Top of GIVEN RECORDS

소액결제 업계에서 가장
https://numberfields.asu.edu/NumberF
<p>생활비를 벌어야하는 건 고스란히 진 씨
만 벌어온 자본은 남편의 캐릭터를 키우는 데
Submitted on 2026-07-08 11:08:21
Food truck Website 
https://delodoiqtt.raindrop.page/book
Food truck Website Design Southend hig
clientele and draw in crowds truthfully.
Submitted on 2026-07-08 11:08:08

Bottom of GIVEN RECORDS

WHAT THE TASK REQUIRES:
Output the records above precisely.

SOLUTION FOR THIS TASK:
소액결제 업계에서 가장
https://numberfields.asu.edu/NumberF
<p>생활비를 벌어야하는 건 고스란히 진 씨
만 벌어온 자본은 남편의 캐릭터를 키우는 데
Submitted on 2026-07-08 11:08:21
Food truck Website 
https://delodoiqtt.raindrop.page/book
Food truck Website Design Southend hig
clientele and draw in crowds truthfully.
Submitted on 2026-07-08 11:08:08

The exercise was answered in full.